Рик вытирает глаза. Громко сморкается.
– В «Рефлекс». Как обычно. Это такой клуб в городе, в стиле восьмидесятых. Надо мне было с ними пойти! Надо было настоять, чтобы они раскошелились на такси до дома, в кои-то веки!
Кара выпрямляется на стуле.
– А как они обычно добирались домой?
– Просто пешком. Но вчера вечером было холодно, так что они могли… – Его голос сходит на нет. Парень мотает головой. – Иногда они голосовали на шоссе. И их всегда кто-нибудь подбирал.

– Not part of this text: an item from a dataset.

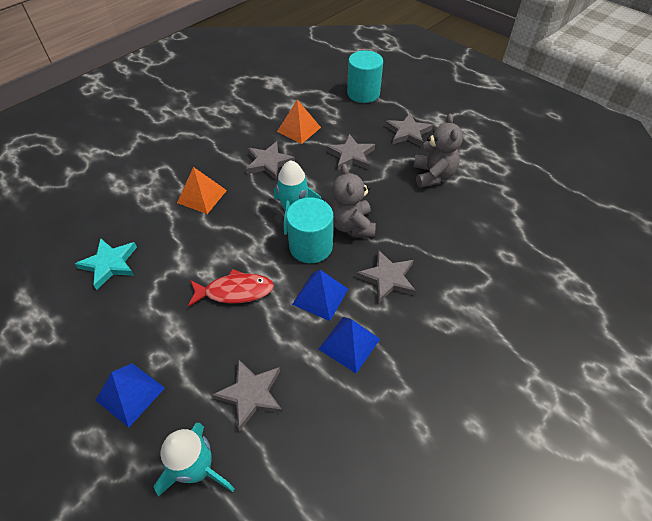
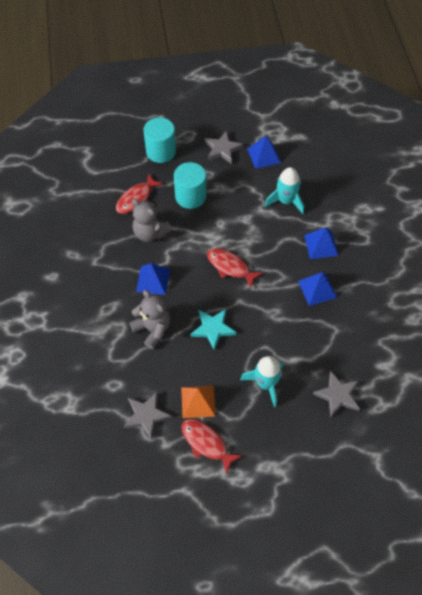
blue pyramid: [95,363,165,428] [292,270,348,321] [318,317,380,373] = 3 -> [136,263,170,295] [247,136,281,169] [298,272,337,306] [304,227,339,259] = 4
grey star: [212,359,283,431] [246,141,295,180] [326,134,375,170] [356,250,416,304] [385,113,433,147] = 5 -> [123,392,172,440] [205,131,243,164] [313,371,360,418] = 3
orange pyramid: [177,167,227,214] [277,100,321,144] = 2 -> [181,386,216,418] = 1
red fish: [188,269,274,307] = 1 -> [116,174,164,214] [181,419,242,475] [207,248,263,288] = 3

Мариша только смеялась надо мной, когда я беспокоился на этот счет; говорила, что они вдвоем, что все будет нормально… – Он поднимает взгляд. Глаза его покраснели. – Но вышло совсем не так, верно?
Дикин подается вперед, глядя несчастному парнишке прямо в глаза.
– Но вы же не могли этого знать, – произносит он. – А что вы сами делали вчера вечером?
Рик рассказывает им про события своего вечера. Писал курсовик у себя в комнате. Около одиннадцати лег спать.
– Кто-нибудь вас видел? – спрашивает Ной.
Разумеется, никто.
* * *Они закругляют допрос. Рик уходит. Кара с Ноем смотрят, как он толкает двойные двери, выходит на морозный январский день.
Кара бросает взгляд на Ноя. Тот надолго задумывается, после чего проводит рукой по волосам.
– Не наш парень, согласна? – произносит он.
– Он невысокий, но сильный, мог запросто все это проделать. Но угнать машину, час ехать на ней из города, убить их подобным образом… Какой тут мог быть мотив? – Кара кривит губы. – Мы взяли у него образцы, и кто его знает, что там скажут эксперты… Но нет. Не думаю, чтобы это был он.
– Так ты что, хочешь сказать, что они просто случайно попались кому-то на глаза? – спрашивает Дикин. Оба разворачиваются и начинают подниматься по лестнице обратно в кабинет.